Poi un pareggio deludente contro il Wimbledon, fino alla sfida dell’Old Trafford contro il Southampton.
Dove accade l’impensabile, dal momento che, nel corso del secondo tempo, quel geniaccio di Matthew Le Tissier tira una scoreggia fritta verso la porta proveniente dal parcheggio dello stadio.
Massimo Taibi legge male, malissimo, i rimbalzi del pallone. Prova la presa, ma la palla gli passa sotto la pancia, quindi tra le gambe spalancate e rotola in rete.
Un errore non da lui.
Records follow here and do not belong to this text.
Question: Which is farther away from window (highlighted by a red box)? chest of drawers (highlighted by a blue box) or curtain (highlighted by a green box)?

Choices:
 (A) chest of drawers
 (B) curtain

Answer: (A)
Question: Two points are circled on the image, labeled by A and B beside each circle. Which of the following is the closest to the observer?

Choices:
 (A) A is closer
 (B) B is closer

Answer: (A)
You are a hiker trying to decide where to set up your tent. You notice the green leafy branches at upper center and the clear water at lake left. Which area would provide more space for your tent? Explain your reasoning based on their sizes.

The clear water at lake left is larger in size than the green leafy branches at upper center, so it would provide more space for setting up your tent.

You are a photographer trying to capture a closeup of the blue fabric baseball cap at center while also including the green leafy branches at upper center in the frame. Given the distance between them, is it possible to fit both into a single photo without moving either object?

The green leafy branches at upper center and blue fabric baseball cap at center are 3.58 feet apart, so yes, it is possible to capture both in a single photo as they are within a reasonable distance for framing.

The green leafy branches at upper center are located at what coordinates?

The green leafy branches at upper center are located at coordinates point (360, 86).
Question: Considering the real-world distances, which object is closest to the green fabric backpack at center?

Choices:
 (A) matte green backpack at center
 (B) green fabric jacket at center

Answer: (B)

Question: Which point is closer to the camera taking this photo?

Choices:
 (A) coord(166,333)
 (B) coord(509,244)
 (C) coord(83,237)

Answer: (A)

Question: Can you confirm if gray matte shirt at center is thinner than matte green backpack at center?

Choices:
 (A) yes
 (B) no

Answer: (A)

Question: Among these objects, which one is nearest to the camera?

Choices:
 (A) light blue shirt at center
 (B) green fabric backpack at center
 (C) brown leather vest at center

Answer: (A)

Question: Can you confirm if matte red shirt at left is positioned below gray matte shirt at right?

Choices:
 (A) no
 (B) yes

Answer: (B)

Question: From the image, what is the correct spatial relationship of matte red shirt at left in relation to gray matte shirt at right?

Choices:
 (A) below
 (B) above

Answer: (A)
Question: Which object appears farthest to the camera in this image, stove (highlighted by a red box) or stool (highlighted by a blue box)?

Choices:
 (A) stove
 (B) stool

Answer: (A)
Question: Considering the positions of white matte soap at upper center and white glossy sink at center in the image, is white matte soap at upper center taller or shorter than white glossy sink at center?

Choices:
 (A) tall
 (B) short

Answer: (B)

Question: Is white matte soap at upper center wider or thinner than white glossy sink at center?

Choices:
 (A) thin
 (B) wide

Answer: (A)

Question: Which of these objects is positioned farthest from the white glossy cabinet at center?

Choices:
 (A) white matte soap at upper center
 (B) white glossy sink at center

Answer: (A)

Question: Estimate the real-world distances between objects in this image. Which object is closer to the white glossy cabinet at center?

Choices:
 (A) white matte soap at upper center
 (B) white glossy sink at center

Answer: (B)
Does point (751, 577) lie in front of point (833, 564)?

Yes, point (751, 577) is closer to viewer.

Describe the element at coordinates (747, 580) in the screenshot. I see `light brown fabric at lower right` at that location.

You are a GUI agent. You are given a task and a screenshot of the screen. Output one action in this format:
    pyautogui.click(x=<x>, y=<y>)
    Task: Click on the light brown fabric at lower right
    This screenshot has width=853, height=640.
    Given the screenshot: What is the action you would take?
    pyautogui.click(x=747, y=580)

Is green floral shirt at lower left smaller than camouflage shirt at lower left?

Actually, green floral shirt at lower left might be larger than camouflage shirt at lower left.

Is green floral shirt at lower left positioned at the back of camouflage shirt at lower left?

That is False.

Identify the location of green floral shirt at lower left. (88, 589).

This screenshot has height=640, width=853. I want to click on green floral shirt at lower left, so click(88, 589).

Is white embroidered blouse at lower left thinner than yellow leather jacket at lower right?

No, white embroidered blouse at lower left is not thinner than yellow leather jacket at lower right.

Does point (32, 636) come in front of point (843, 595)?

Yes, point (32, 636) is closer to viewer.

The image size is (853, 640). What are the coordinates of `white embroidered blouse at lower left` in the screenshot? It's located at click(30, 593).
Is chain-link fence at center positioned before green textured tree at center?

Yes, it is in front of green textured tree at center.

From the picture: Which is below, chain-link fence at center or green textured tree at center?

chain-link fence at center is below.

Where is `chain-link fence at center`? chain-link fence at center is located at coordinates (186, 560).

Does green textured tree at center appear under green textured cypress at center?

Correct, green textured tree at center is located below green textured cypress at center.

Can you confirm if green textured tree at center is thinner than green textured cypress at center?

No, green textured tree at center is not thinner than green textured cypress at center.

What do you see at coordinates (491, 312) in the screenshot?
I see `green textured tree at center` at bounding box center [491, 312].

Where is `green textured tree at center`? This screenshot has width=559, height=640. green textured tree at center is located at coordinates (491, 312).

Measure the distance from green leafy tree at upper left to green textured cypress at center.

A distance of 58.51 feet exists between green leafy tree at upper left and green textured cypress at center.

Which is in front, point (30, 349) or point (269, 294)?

Una figuraccia internazionale che, unita alle 5 pappine che lo United becca, con lui in porta, pochi giorni dopo dal Chelsea a Stamford Bridge, chiudono con troppo anticipo e molta fretta la sua parentesi al di là della Manica.
Giusto il tempo di vincere, da panchinaro, una coppa Intercontinentale in finale contro il Palmeiras, grazie a un gol di Roy Keane su assist di Giggs.
Sarà l’ultima, vera avventura di Massimo Taibi lontano dalla Sua provincia. Troppo forte e resistente quel filo invisibile che lo lega e lo riporta alle proprie radici.
È Italia di nuovo allora. E stavolta è Reggina.
La storia a Reggio
A Reggio Calabria, per il figliol prodigo, mentre forse si sta rammaricando per avere la sensazione di aver appena gettato al vento l’opportunità di una vita, arriva però il premio, che ripaga anni di sforzi e di sacrifici.
Alla Reggina, ovviamente, Massimo è titolare inamovibile. Franco Colomba crede in lui, per provare a tenere la squadra un altro anno in serie A, dopo l’impresa salvezza dell’anno precedente.
È il 1 aprile del 2001. A Reggio si respira già profumo d’estate, e al Granillo arriva l’Udinese.
Reggina impelagata nei bassifondi. Servirebbe una vittoria, per continuare a sperare. Ma al 76esimo minuto il semisconosciuto terzino brasiliano Alberto Valentim la mette, con un destro dal limite che gela il pubblico amaranto.
I ragazzi di Colomba si gettano in avanti, quindi, cercando il pari più col cuore che col gioco.
E al minuto 87 hanno a disposizione un prezioso calcio d’angolo.
Taibi guarda il mister. Se la sente, ha vibrazioni positive, vuole andare a colpire. Attende un cenno dalla panchina, che non arriva: “ne mancano ancora 3 più recupero, dove vai Massimo? Stai lì!”
Ma ormai è troppo tardi. Taibi è partito.
Il corner parte, la colpisce proprio lui, male. E la palla sfila a lato.
Sul corner seguente Mamede ci riprova. La mette ancora lì, dove c’è sempre il suo numero uno. Altro stacco di testa, ma stavolta è gol. GOL INCREDIBILE!
È il primo aprile, ma non è uno scherzo: ha segnato il portiere.
Il primo dopo Rampulla con la Cremonese; poi arriverà Brignoli del Benvevento.
Una pagina di storia, che la Provincia dedica ad uno dei suoi figli prediletti.
E Massimo Taibi non la lascerà mai più. Quel filo invisibile non lo forzerà ancora.
E chi vede, in tutto ciò, un “accontentarsi”, non ha davvero capito niente.